Die Kostenentscheidung folgt aus § 154 Abs. 2 VwGO.

Die Entscheidung über die vorläufige Vollstreckbarkeit beruht auf § 167 VwGO i. V. m. §§ 708 Nr. 10, 711 ZPO.

Gründe für die Zulassung der Revision liegen nicht vor (§ 132 VwGO).

Beschluss

Der Wert des Streitgegenstandes wird für das Berufungsverfahren auf 10.000,- DM (umgerechnet 5.112,9188 Euro) festgesetzt.

Gründe:

Die Streitwertfestsetzung beruht auf § 25 Abs. 2 GKG i.

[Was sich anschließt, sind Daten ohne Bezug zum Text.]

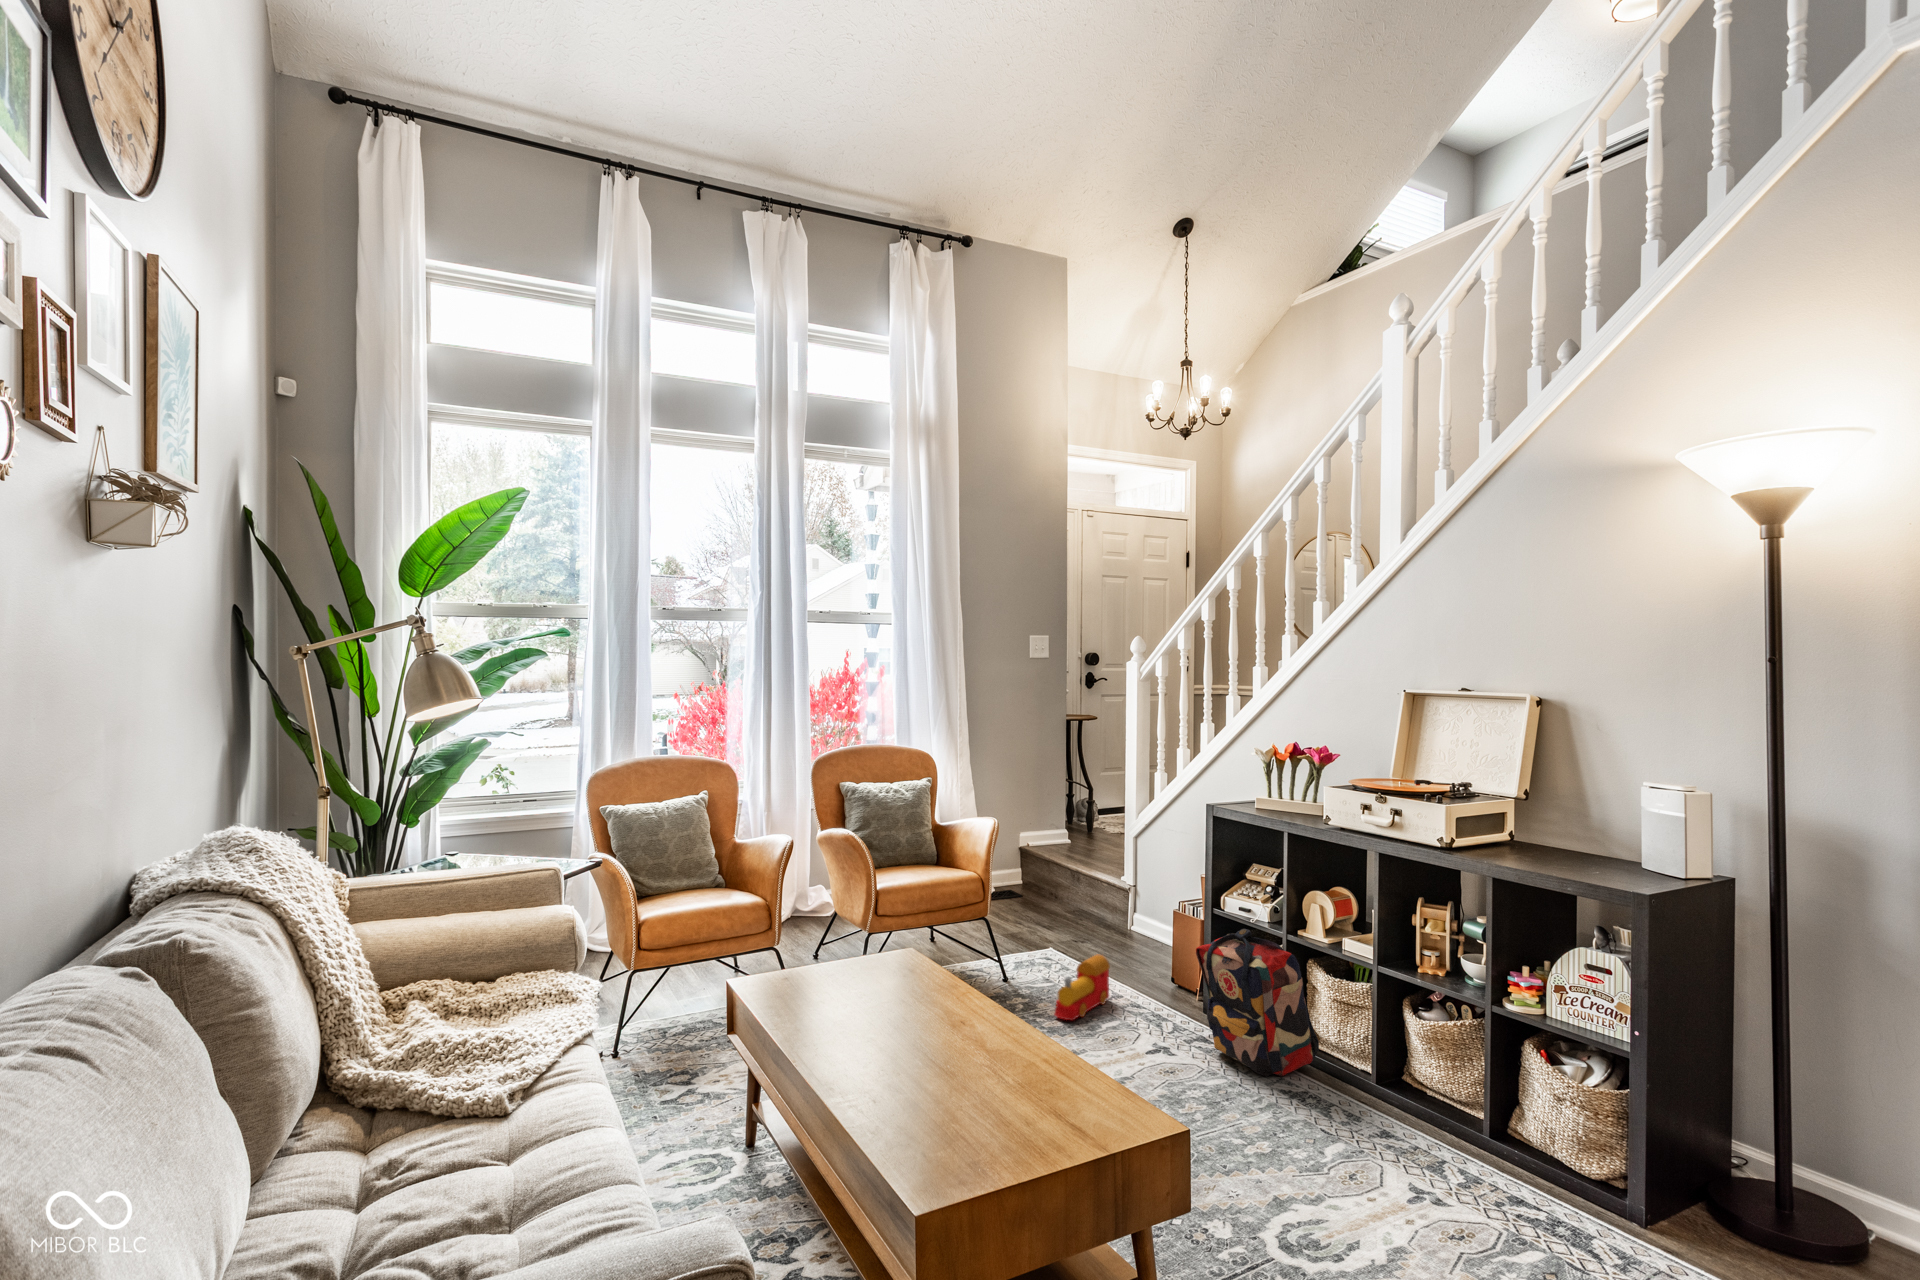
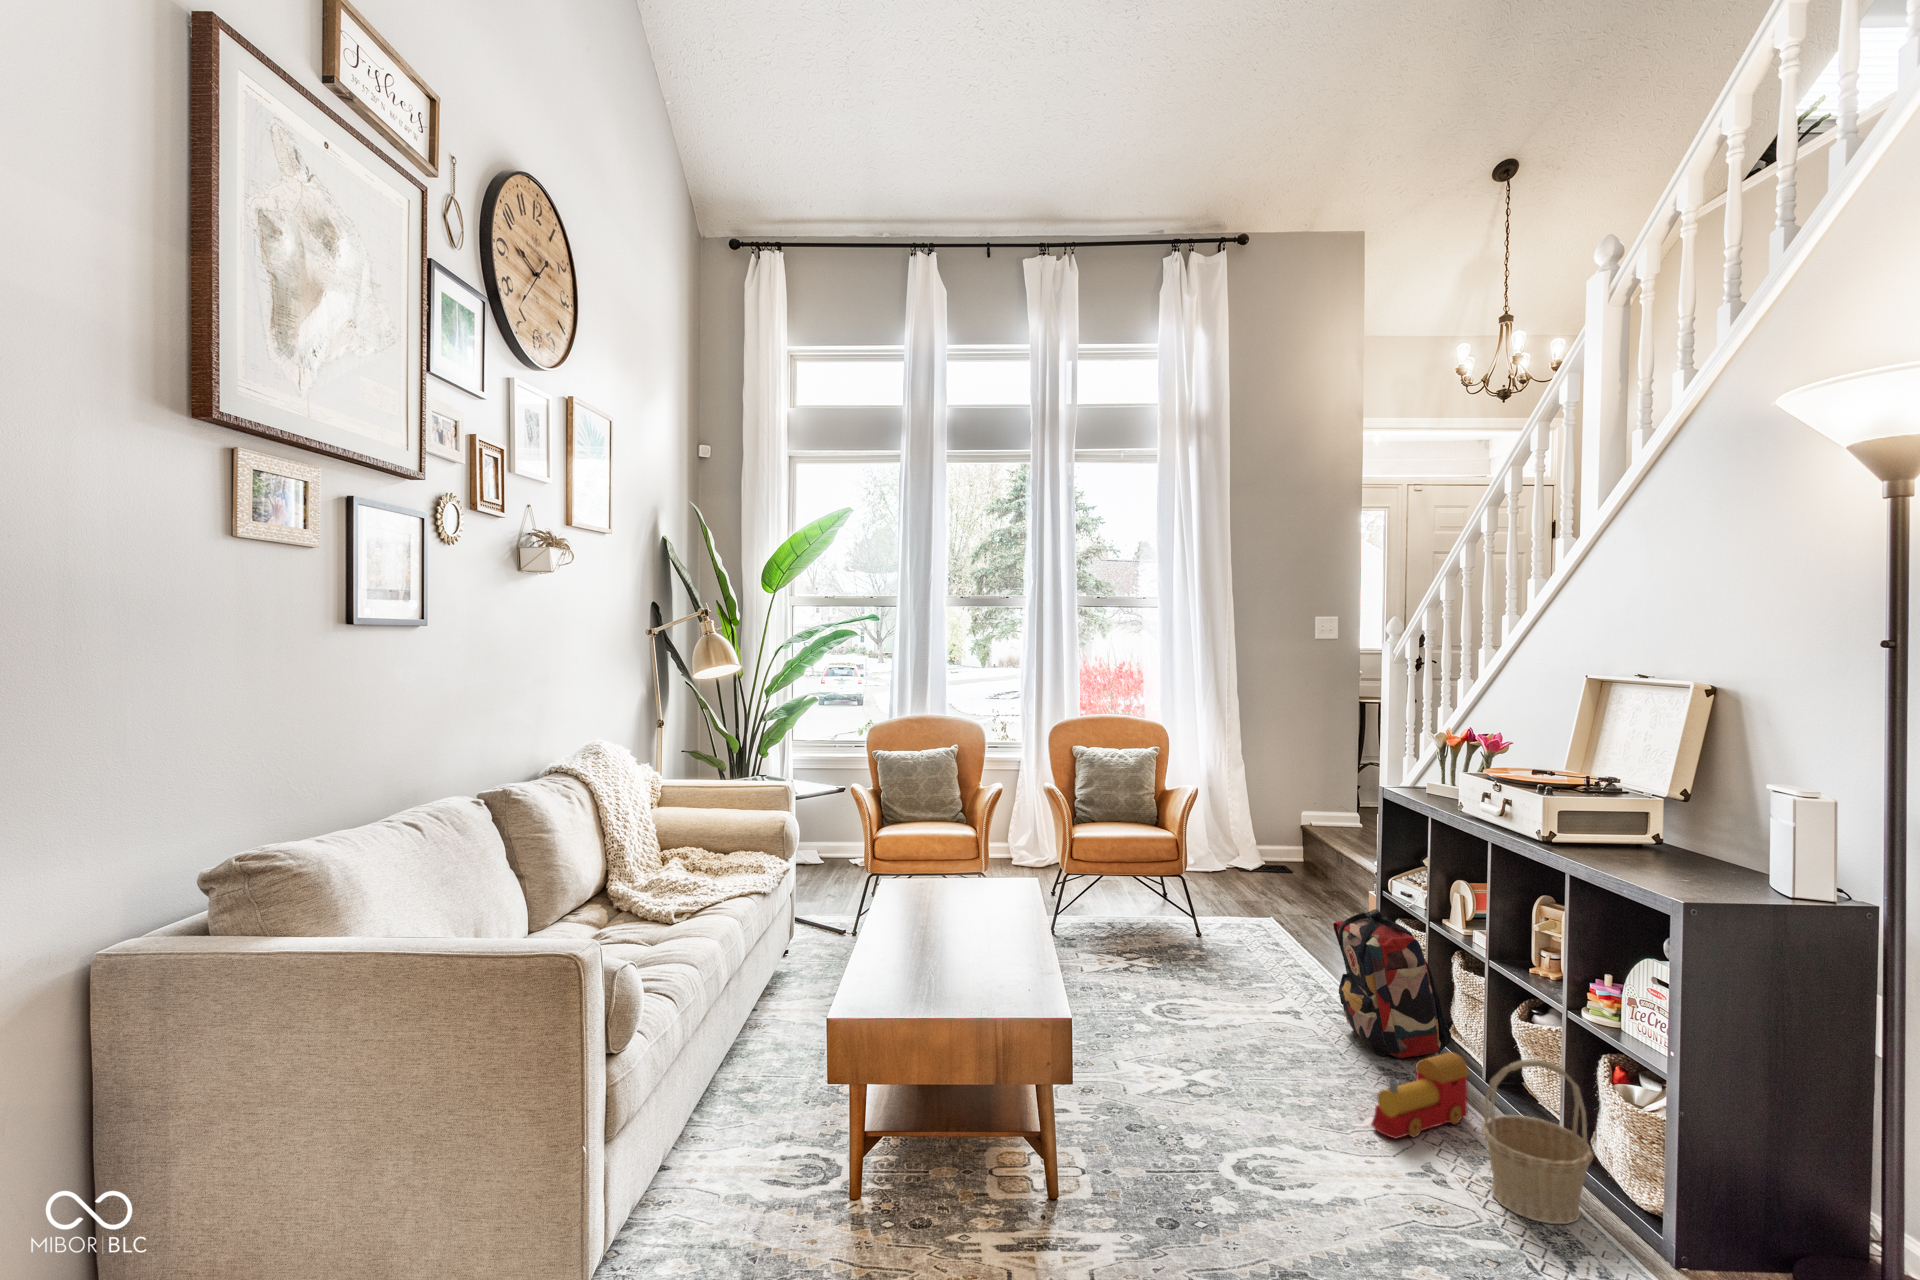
toy train: present [1054,954,1110,1020] -> present [1371,1052,1469,1139]
basket: none [1458,1061,1565,1220] -> present [1482,1060,1593,1224]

V. m. §§ 14, 13 Abs. 1 Satz 2 GKG in der bis zum 31.12.2001 geltenden und hier gemäß § 73 Abs. 1 GKG noch anzuwendenden Fassung. Der Senat bewertet das wirtschaftliche Interesse bei Klagen auf Erteilung von Baugenehmigungen regelmäßig nach dem Wert der baulichen Anlage oder, wenn dafür gesicherte Anhaltspunkte fehlen, nach Richtwerten aufgrund der Größe der Anlage. Von dem sich danach ergebenden Betrag ist bei einer Klage auf Erteilung einer Baugenehmigung für ein noch nicht errichtetes Gebäude ein Zehntel und bei einer Klage auf Erteilung einer Genehmigung für ein bereits errichtetes Gebäude ein Fünftel als Streitwert anzunehmen. Die Klägerin hat den Wert der zur Genehmigung gestellten Erweiterungsmaßnahmen an ihrem bestehenden Gebäude mit 50.000,- DM angegeben, ohne dass daran Zweifel angebracht wären. Da sie die Baumaßnahmen bereits durchgeführt hat, ist dieser Betrag auf ein Fünftel zu ermäßigen.

Hinweis: Dieser Beschluss ist unanfechtbar (§ 25 Abs. 3 Satz 2 GKG).